Nemmers Prize lecturer focuses on asset valuation
Lars Peter Hansen, the Homer J. Livingston Distinguished Service Professor at the University of Chicago, delivered the Erwin Plein Nemmers Prize Lecture on Oct. 25 in the McCormick Tribune Center at Northwestern University. Widely recognized as one of the foremost empirical economists, Hanson was awarded the 2006 Nemmers Prize in Economics, a biennial distinction that carries an award of $150,000.
His lecture was titled “Toward a Term Structure of Macroeconomic Risk: Pricing Unexpected Growth Fluctuations.”
In his address, Hansen explored an understanding of statistical and economic inputs in value calculations, including how martingale methods — a tool of probability theory used by Hansen and his co-authors — have presented challenges for statistical measurement. This work has implications for asset valuation, the estimation of which represents a central problem in finance and asset pricing. Hansen’s research has focused on the dynamic properties of financial markets and how these reflect uncertainties present in the larger macroeconomic environment.
He and Kellogg School Finance Professor Ravi Jagannathan have collaborated on the influential “Implications of Security Market Data for Models of Dynamic Economies,” published in the Journal of Political Economy in 1991. The research gave rise to the term “Hansen-Jagannathan bounds,” a technical framework used by scholars whose work involves asset-pricing models.

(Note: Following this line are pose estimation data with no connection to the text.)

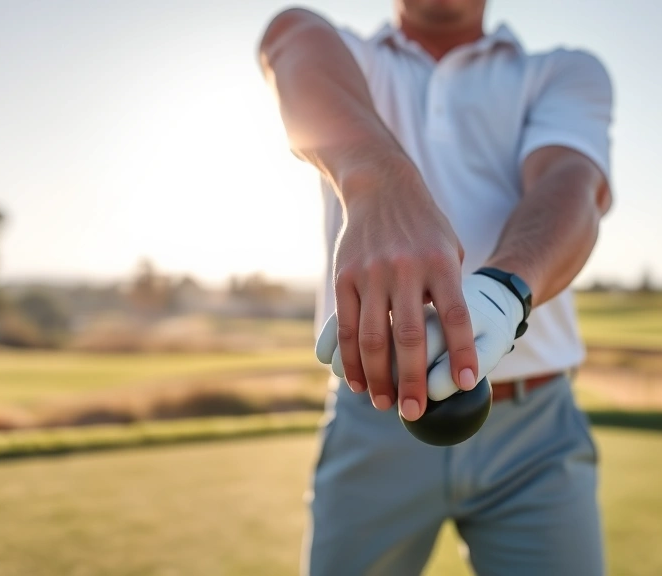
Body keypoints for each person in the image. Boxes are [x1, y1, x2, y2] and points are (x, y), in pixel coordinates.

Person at [257, 1, 614, 574]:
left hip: (535, 432)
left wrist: (502, 290)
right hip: (371, 413)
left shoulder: (560, 71)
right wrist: (379, 181)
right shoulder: (352, 55)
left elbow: (572, 185)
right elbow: (291, 37)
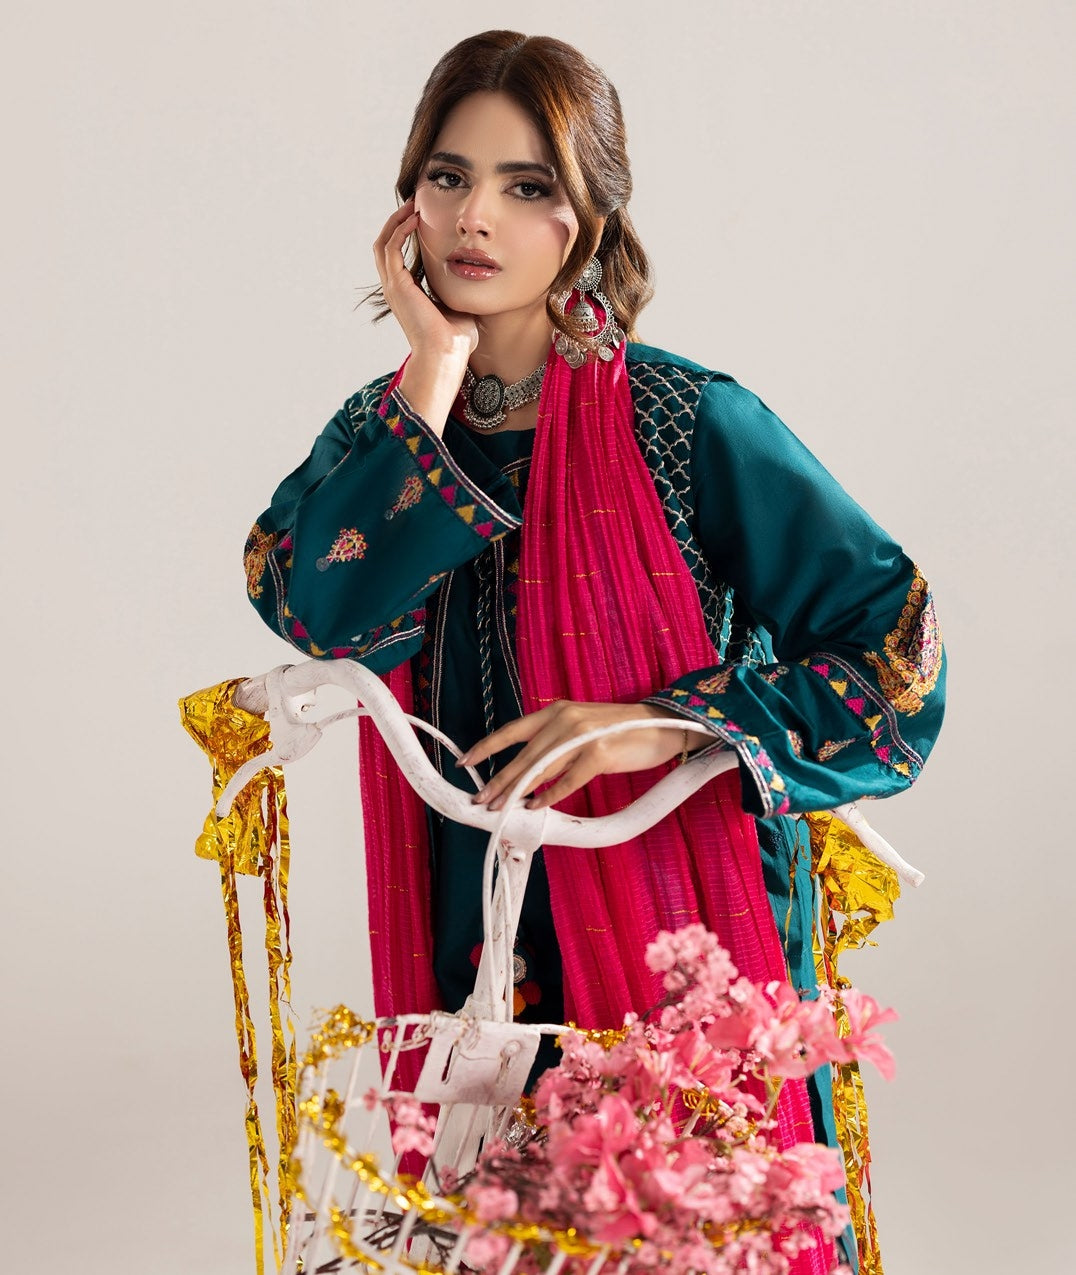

The lecture was part of a series made possible through gifts to Northwestern University. In 1994, Erwin Esser Nemmers and his brother, Frederic E. Nemmers, donated $14 million to establish four endowed professorships in the Kellogg School of Management, along with biennial prizes in economics, mathematics and, more recently, musical composition. Among the previous six winners of the Nemmers Prize in Economics have been Robert Aumann (1998), Daniel McFadden (2000) and Edward Prescott (2002), all of whom have won Nobel Prizes in economic science.
Erwin Nemmers was a member of the Kellogg School faculty from 1957 until his retirement in 1986. The Nemmers Prize endowment was designed to honor “work of lasting significance” in a variety of academic areas, from economics and mathematics to fields such as geology, engineering and music.